C’è un’immagine che sta facendo il giro del mondo, o meglio, l’ha già fatto. Un’immagine che suscita tristezza e indignazione. Un’immagine che ha già aperto la cicatrice di un lungo, vecchio dibattito: la pena di morte. Fino a dove si estende il potere dell’uomo? Può decidere di privare della vita un suo simile?
Lo scorso 20 dicembre un gruppo di giovani ragazzi hanno assalito un uomo con feroce violenza su una strada della capitale iraniana in pieno giorno, lasciandolo senza portafogli e giacca. Il video, registrato dalle telecamere di sorveglianza di un edificio situato sulla via della rapina, è finito subito sulla rete di YouTube e su numerosi telegiornali locali. Era già da tempo, infatti, che i cittadini si lamentavano delle continue aggressioni subite nella città di Teheran e chiedevano al governo di intervenire, di assicurare loro giustizia e protezione.

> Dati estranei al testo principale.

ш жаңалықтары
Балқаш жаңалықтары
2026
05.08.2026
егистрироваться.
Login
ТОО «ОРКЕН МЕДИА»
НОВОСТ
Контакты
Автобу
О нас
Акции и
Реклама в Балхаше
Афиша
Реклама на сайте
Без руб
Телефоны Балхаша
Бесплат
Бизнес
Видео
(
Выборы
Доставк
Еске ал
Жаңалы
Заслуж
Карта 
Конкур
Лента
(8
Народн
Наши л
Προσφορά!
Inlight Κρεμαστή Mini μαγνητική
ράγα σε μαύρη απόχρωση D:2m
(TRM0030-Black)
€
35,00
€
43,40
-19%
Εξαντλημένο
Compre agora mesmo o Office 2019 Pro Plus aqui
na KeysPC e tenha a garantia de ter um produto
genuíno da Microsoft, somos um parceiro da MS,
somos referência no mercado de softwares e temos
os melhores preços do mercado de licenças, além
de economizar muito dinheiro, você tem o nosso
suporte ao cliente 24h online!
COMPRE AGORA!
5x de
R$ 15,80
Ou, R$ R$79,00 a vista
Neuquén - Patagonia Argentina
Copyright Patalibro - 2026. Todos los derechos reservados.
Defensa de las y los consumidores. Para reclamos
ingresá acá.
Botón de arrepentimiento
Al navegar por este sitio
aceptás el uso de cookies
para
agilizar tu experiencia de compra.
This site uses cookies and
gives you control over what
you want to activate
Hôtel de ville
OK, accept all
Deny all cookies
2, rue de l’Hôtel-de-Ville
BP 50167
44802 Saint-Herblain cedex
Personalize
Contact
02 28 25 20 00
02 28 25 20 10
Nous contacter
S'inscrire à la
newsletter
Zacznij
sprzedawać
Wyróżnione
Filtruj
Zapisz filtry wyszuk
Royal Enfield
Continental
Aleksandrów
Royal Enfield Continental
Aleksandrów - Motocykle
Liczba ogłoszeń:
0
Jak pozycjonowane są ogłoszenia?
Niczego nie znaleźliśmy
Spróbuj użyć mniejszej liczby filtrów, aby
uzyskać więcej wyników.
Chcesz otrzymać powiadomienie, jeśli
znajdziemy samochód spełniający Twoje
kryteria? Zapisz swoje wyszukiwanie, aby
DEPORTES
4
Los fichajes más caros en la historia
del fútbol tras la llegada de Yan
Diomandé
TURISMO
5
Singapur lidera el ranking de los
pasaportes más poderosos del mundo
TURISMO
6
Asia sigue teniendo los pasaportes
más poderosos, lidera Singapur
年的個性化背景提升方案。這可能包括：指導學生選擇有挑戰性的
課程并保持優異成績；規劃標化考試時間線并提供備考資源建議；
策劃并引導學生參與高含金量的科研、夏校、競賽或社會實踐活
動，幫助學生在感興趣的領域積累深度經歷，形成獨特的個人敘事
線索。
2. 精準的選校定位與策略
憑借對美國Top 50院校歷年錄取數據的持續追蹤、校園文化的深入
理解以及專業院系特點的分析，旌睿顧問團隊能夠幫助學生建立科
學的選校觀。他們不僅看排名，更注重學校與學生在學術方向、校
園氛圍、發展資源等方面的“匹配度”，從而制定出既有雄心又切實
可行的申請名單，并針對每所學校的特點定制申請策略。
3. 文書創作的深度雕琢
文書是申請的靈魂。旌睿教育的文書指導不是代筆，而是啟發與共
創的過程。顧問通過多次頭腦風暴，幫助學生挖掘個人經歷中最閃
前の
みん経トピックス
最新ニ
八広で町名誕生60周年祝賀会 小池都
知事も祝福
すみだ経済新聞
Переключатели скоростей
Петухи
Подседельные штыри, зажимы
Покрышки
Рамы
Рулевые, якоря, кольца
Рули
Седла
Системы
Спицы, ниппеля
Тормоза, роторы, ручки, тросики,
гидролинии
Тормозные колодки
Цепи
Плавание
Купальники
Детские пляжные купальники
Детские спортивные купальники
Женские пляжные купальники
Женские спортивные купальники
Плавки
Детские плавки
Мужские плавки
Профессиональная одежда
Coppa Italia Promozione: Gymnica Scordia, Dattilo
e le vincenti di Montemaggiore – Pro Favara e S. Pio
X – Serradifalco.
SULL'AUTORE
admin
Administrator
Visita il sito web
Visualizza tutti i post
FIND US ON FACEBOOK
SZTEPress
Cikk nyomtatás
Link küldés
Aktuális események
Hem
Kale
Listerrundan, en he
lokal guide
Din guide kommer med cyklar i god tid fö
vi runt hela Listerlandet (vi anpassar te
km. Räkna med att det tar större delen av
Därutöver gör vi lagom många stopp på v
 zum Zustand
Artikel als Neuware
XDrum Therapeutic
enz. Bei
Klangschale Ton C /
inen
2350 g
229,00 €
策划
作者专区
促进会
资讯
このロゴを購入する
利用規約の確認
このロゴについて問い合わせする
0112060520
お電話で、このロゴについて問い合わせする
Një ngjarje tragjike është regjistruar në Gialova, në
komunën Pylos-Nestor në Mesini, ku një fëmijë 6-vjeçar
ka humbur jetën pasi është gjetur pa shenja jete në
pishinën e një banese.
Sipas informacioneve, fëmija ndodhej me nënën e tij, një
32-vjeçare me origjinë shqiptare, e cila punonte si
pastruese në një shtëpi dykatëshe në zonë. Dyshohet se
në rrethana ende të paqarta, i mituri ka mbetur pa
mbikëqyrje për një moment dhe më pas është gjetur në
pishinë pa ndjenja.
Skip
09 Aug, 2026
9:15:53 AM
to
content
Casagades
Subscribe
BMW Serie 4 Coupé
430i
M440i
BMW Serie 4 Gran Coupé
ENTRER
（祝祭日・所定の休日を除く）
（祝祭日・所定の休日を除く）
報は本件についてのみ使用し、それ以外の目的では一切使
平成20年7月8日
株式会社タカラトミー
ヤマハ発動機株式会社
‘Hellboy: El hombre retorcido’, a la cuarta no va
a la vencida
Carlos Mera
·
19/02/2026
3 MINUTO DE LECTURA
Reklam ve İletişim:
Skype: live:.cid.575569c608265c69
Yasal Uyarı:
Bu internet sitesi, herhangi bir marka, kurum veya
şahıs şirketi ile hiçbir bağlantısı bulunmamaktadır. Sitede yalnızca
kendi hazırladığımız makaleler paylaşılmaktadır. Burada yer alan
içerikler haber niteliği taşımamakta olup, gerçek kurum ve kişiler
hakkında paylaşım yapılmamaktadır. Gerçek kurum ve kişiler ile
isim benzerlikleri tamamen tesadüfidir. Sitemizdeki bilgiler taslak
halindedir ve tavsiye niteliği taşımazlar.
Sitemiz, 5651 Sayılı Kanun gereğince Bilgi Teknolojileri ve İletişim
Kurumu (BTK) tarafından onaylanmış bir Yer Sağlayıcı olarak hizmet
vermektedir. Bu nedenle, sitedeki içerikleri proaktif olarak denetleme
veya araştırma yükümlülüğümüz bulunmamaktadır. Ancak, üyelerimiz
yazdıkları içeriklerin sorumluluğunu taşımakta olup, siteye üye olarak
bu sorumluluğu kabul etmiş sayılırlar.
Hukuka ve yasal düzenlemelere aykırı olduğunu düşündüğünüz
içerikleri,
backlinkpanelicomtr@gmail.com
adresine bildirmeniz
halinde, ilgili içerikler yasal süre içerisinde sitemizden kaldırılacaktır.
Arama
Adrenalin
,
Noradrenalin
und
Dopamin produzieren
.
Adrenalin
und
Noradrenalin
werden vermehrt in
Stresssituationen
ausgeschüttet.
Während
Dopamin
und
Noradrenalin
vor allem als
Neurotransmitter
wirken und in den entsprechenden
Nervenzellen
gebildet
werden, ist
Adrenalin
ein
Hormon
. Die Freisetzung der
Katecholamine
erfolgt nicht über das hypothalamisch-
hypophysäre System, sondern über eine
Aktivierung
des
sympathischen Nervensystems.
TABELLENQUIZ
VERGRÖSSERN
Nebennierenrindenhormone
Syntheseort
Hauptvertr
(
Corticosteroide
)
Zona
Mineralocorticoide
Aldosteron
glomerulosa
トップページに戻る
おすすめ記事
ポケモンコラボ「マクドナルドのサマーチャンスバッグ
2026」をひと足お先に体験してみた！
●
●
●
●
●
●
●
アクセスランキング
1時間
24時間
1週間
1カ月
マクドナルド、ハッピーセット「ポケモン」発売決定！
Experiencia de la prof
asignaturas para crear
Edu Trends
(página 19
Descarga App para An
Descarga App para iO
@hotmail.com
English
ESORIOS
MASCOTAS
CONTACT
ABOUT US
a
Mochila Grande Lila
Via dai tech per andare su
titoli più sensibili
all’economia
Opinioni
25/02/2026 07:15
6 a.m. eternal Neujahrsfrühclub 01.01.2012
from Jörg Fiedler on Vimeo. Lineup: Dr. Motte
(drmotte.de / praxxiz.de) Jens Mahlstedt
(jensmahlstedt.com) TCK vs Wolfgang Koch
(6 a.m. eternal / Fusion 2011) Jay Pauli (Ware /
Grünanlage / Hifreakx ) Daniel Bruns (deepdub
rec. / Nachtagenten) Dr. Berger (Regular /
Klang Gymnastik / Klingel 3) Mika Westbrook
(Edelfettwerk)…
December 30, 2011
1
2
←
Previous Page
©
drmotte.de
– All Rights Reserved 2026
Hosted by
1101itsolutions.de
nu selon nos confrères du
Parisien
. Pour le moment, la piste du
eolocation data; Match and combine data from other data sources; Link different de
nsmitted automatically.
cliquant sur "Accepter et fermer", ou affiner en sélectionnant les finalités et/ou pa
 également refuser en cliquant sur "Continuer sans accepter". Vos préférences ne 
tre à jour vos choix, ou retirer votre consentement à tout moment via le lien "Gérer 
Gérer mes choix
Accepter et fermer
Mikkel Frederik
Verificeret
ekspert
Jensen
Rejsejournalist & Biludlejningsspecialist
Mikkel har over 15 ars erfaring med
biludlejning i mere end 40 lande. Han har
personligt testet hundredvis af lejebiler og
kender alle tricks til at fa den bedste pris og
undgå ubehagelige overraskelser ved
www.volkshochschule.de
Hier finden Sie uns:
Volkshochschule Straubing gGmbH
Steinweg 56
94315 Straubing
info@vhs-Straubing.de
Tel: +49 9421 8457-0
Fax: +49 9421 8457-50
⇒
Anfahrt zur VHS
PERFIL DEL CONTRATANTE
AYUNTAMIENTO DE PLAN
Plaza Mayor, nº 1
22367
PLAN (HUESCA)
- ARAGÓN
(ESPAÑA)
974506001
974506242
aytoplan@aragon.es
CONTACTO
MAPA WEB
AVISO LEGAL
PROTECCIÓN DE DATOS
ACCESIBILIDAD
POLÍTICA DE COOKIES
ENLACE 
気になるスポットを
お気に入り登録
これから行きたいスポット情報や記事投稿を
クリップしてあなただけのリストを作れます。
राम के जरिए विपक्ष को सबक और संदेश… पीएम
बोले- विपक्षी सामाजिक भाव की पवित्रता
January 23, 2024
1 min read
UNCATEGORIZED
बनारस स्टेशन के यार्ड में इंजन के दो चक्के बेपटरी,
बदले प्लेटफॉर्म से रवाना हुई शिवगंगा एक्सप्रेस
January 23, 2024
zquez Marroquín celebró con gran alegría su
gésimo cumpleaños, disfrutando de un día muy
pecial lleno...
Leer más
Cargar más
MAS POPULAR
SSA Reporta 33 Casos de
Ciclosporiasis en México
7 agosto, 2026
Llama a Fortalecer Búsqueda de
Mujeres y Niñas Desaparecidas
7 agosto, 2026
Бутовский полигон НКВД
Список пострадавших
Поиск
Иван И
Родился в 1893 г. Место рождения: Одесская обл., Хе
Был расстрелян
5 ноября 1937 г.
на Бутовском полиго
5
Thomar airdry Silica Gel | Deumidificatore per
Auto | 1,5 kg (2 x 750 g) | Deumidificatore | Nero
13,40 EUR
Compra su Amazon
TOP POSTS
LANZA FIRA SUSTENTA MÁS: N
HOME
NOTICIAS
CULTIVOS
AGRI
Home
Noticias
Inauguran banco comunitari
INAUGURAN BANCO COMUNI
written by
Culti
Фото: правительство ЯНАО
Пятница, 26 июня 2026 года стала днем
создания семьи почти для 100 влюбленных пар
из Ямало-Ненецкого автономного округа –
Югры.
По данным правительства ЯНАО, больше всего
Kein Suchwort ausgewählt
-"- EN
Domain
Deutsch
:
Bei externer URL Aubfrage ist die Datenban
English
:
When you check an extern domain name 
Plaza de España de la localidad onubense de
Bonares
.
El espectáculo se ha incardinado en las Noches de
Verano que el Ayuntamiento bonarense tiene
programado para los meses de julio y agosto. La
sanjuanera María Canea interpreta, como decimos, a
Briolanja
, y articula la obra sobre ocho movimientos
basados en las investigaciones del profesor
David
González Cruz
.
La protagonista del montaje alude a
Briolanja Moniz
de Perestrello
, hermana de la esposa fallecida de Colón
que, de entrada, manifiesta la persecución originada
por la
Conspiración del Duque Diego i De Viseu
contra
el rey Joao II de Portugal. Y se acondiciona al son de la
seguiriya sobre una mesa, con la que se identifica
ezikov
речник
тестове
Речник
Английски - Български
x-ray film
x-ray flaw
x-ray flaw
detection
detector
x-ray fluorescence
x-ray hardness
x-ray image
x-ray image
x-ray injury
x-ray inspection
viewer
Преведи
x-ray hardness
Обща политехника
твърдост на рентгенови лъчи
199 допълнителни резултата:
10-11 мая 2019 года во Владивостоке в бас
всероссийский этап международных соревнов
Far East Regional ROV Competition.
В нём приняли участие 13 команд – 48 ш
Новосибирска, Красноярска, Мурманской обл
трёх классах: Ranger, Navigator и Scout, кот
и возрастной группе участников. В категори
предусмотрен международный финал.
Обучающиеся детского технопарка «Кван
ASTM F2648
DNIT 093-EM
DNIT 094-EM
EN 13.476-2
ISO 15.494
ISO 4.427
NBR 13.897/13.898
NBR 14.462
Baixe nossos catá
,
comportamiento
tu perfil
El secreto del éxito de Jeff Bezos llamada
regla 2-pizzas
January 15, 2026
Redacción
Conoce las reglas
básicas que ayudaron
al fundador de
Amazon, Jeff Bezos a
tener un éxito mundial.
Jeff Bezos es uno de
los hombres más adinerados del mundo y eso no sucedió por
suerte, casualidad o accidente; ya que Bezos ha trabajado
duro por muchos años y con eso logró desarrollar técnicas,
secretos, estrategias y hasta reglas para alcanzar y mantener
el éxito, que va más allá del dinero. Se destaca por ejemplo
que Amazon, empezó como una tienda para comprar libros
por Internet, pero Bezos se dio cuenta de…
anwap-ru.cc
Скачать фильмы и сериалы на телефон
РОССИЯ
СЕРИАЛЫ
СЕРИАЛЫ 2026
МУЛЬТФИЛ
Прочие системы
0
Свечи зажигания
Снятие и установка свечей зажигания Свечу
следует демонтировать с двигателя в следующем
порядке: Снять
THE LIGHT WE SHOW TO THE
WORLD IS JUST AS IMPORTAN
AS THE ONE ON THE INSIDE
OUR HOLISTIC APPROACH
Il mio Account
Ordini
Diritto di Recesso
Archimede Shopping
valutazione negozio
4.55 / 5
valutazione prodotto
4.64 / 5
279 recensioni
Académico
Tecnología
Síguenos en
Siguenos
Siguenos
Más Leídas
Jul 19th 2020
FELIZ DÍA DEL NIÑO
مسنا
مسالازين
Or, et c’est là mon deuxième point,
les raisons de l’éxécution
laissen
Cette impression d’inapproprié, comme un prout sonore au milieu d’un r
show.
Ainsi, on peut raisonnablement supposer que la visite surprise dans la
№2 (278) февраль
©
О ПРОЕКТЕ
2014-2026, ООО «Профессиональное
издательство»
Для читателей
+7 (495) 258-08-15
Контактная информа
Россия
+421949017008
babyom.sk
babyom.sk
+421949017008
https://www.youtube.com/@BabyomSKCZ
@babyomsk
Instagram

I quattro giovani sono stati successivamente identificati e arrestati. Due di loro, ritenuti complici della rapina, hanno evitato la fine dei compagni: 10 anni di carcere e 72 frustate. Per Alireza Mafiha e Mohammad Ali Sarvari (i due ragazzi al centro della foto) invece una pena esemplare quanto discutibile: la morte. Sono stati, infatti, privati della vita, del diritto di respirare ancora la stessa aria delle persone accorse all’esecuzione perché ladri e quindi “disobbedienti a Dio” (Moharebeh, uno dei reati capitali previsti dalla religione islamica).
I due giovani avevano rispettivamente 23 e 20 anni. Erano poco più che dei ragazzini. E come tale, sopraffatto dalla paura e dalla disperazione, uno di loro si è appoggiato al boia ed è scoppiato in un pianto, lasciandosi teneramente consolare da colui che si è ritrovato ad essere, involontariamente, il suo assassino materiale. Un pianto che non supplicava pietà: erano le lacrime di chi sa di aver perso tutto, consapevole ormai del destino a cui sta andando incontro.
La drammatica foto è stata scattata di sera, poco prima dell’esecuzione della pena, il 20 gennaio, e ha velocemente attraversato e indignato interi paesi. Solo tre giorni dopo la notizia è stata riportata anche dai giornali italiani e, seguendo quelle lasciate dalle persone sui social network, è principalmente una l’opinione che emerge: favorevoli o contrari alla pena di morte, questa condanna è stata ritenuta ingiusta e decisamente eccessiva se paragonata al reato commesso. Così pure non si sono fatte attendere le critiche provenienti dalle associazioni per i diritti umani, le quali condannano categoricamente la giustizia drastica e inflessibile del mondo islamico. L’Iran è preceduto solo dalla Cina come paese con il maggior numero di esecuzioni l’anno. L’impiccagione, come in questo caso, è il metodo più usato.
Parlando di queste storie è facile cadere e rincorrere ai luoghi comuni. A frasi dettate più dall’istinto che dalla ragione. Sul web le frasi più gettonate erano “ci vorrebbe in Italia la pena di morte”, “dovremmo spedire i nostri politici là”… Io credo che ad ogni brutta azione debba essere accompagnata da una corrispettiva punizione. Giusta. Non credo che la violenza elimini la violenza: ne genera solo altrettanta. E non credo che il rispetto si guadagni attraverso la paura. E voi?